I'm trying to solve this problem: Goal
To build a system that supports a highly concurrent & scalable URL matching algorithm.
I'm looking for tools, technologies, patterns & strategies.
Task
Imagine you have an InputURL:
www.awesomesite.com/product?color=pink&size=small&utm_campaign=google
In some data storage / structure / mechanism we might store the PossibleURLs:
record 1: www.awesomesite.com/product?size=small&color=red
record 2: www.awesomesite.com/product?size=small
record 3: www.awesomesite.com/product?size=small&color=blue
record 4: www.awesomesite.com/product?size=medium&color=blue
record 5: www.awesomesite.com/product?size=large&color=blue
record 6: www.awesomesite.com/product?size=small&country=us
record 7: www.awesomesite.com/product?size=small&color=pink
... millions more of variations.
I want to build a system that can take the InputURL and within a few ms, return back all the PossibleURLs where the InputURL contains all of the PossibleURL params.

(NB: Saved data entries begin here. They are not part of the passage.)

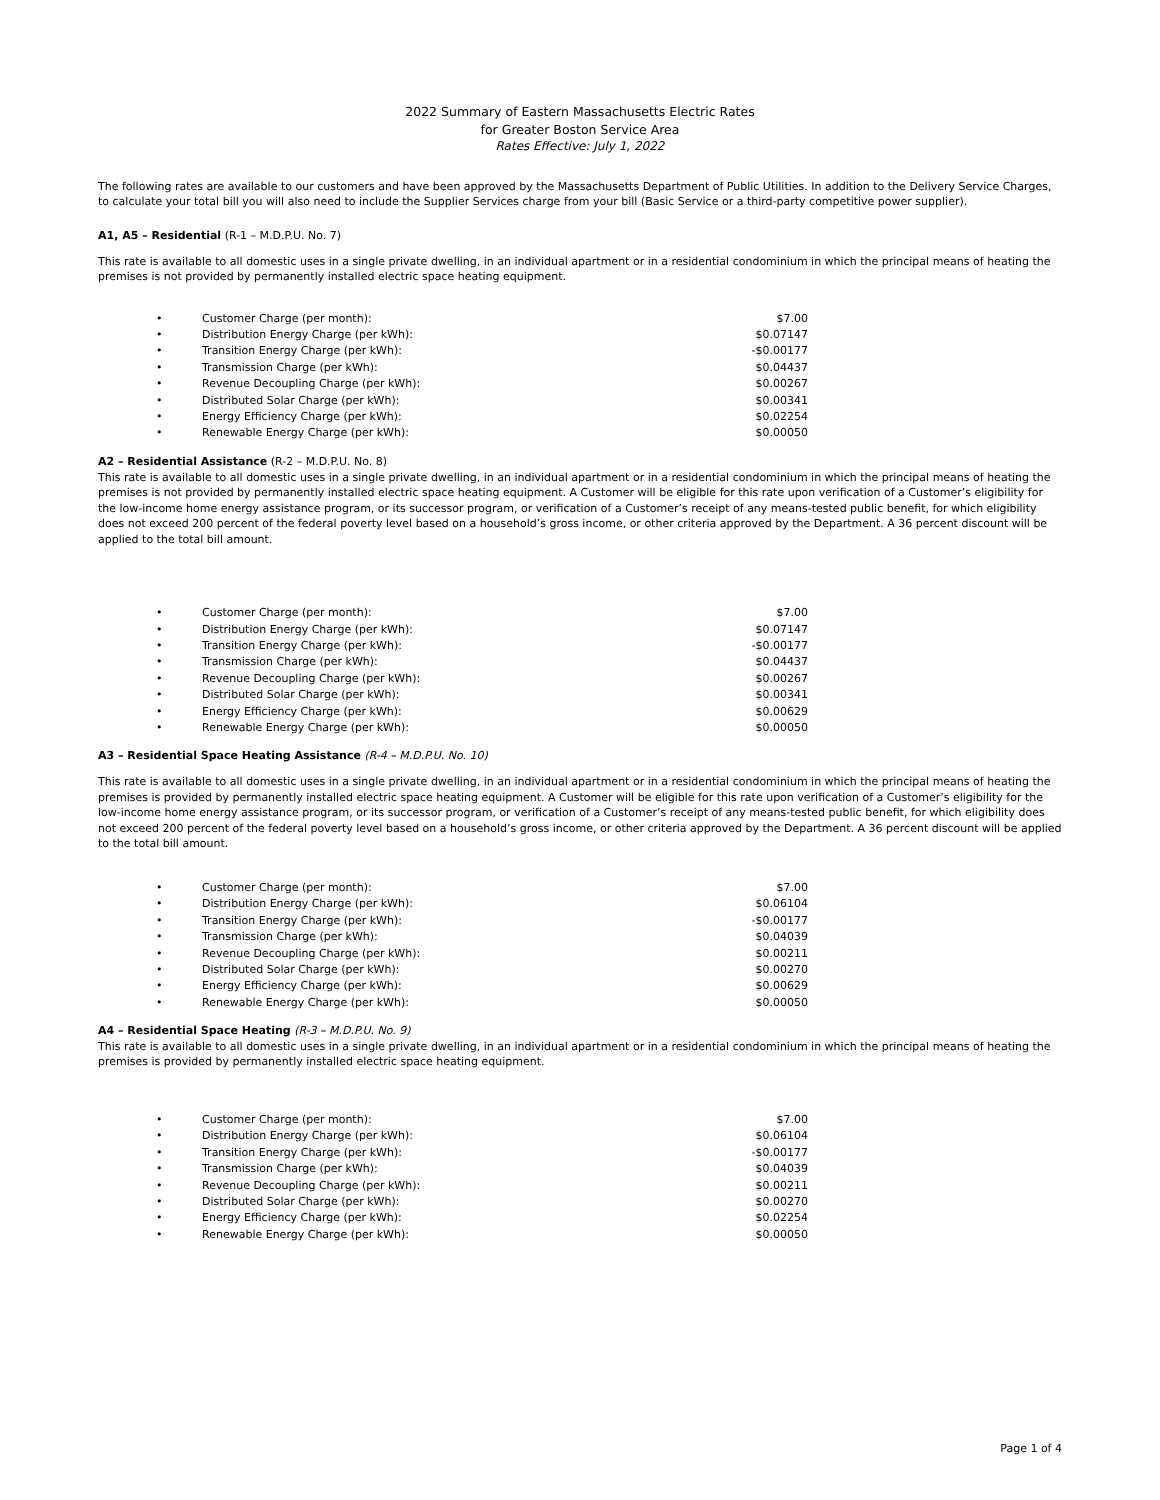2022 Summary of Eastern Massachusetts Electric Rates
for Greater Boston Service Area
Rates Effective: July 1, 2022
The following rates are available to our customers and have been approved by the Massachusetts Department of Public Utilities. In addition to the Delivery Service Charges, to calculate your total bill you will also need to include the Supplier Services charge from your bill (Basic Service or a third-party competitive power supplier).
A1, A5 – Residential (R-1 – M.D.P.U. No. 7)
This rate is available to all domestic uses in a single private dwelling, in an individual apartment or in a residential condominium in which the principal means of heating the premises is not provided by permanently installed electric space heating equipment.
| • | Customer Charge (per month): | $7.00 |
| • | Distribution Energy Charge (per kWh): | $0.07147 |
| • | Transition Energy Charge (per kWh): | -$0.00177 |
| • | Transmission Charge (per kWh): | $0.04437 |
| • | Revenue Decoupling Charge (per kWh): | $0.00267 |
| • | Distributed Solar Charge (per kWh): | $0.00341 |
| • | Energy Efficiency Charge (per kWh): | $0.02254 |
| • | Renewable Energy Charge (per kWh): | $0.00050 |
A2 – Residential Assistance (R-2 – M.D.P.U. No. 8)
This rate is available to all domestic uses in a single private dwelling, in an individual apartment or in a residential condominium in which the principal means of heating the premises is not provided by permanently installed electric space heating equipment. A Customer will be eligible for this rate upon verification of a Customer’s eligibility for the low-income home energy assistance program, or its successor program, or verification of a Customer’s receipt of any means-tested public benefit, for which eligibility does not exceed 200 percent of the federal poverty level based on a household’s gross income, or other criteria approved by the Department. A 36 percent discount will be applied to the total bill amount.
| • | Customer Charge (per month): | $7.00 |
| • | Distribution Energy Charge (per kWh): | $0.07147 |
| • | Transition Energy Charge (per kWh): | -$0.00177 |
| • | Transmission Charge (per kWh): | $0.04437 |
| • | Revenue Decoupling Charge (per kWh): | $0.00267 |
| • | Distributed Solar Charge (per kWh): | $0.00341 |
| • | Energy Efficiency Charge (per kWh): | $0.00629 |
| • | Renewable Energy Charge (per kWh): | $0.00050 |
A3 – Residential Space Heating Assistance (R-4 – M.D.P.U. No. 10)
This rate is available to all domestic uses in a single private dwelling, in an individual apartment or in a residential condominium in which the principal means of heating the premises is provided by permanently installed electric space heating equipment. A Customer will be eligible for this rate upon verification of a Customer’s eligibility for the low-income home energy assistance program, or its successor program, or verification of a Customer’s receipt of any means-tested public benefit, for which eligibility does not exceed 200 percent of the federal poverty level based on a household’s gross income, or other criteria approved by the Department. A 36 percent discount will be applied to the total bill amount.
| • | Customer Charge (per month): | $7.00 |
| • | Distribution Energy Charge (per kWh): | $0.06104 |
| • | Transition Energy Charge (per kWh): | -$0.00177 |
| • | Transmission Charge (per kWh): | $0.04039 |
| • | Revenue Decoupling Charge (per kWh): | $0.00211 |
| • | Distributed Solar Charge (per kWh): | $0.00270 |
| • | Energy Efficiency Charge (per kWh): | $0.00629 |
| • | Renewable Energy Charge (per kWh): | $0.00050 |
A4 – Residential Space Heating (R-3 – M.D.P.U. No. 9)
This rate is available to all domestic uses in a single private dwelling, in an individual apartment or in a residential condominium in which the principal means of heating the premises is provided by permanently installed electric space heating equipment.
| • | Customer Charge (per month): | $7.00 |
| • | Distribution Energy Charge (per kWh): | $0.06104 |
| • | Transition Energy Charge (per kWh): | -$0.00177 |
| • | Transmission Charge (per kWh): | $0.04039 |
| • | Revenue Decoupling Charge (per kWh): | $0.00211 |
| • | Distributed Solar Charge (per kWh): | $0.00270 |
| • | Energy Efficiency Charge (per kWh): | $0.02254 |
| • | Renewable Energy Charge (per kWh): | $0.00050 |
Page 1 of 4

In the scenario above, because the PossibleURL contain "size=small" & "color=pink" these records would have been matched:
record 2: www.awesomesite.com/product?size=small
record 6: www.awesomesite.com/product?size=small&country=us
record 7: www.awesomesite.com/product?size=small&color=pink
Constraints
High Scalability: Requests will be coming in at rates of 1000's to hundreds of thousands per second.
Speed: The matching needs to be done in < 10 ms
Huge Record Size: The # of PossibleRecords will grow to millions. However they will not always be from the same domain.
A friend suggested that it could be done using elastic search. Can I use ElasticSearch to handle the logic & Elastic.co to support to handle the infrastructure?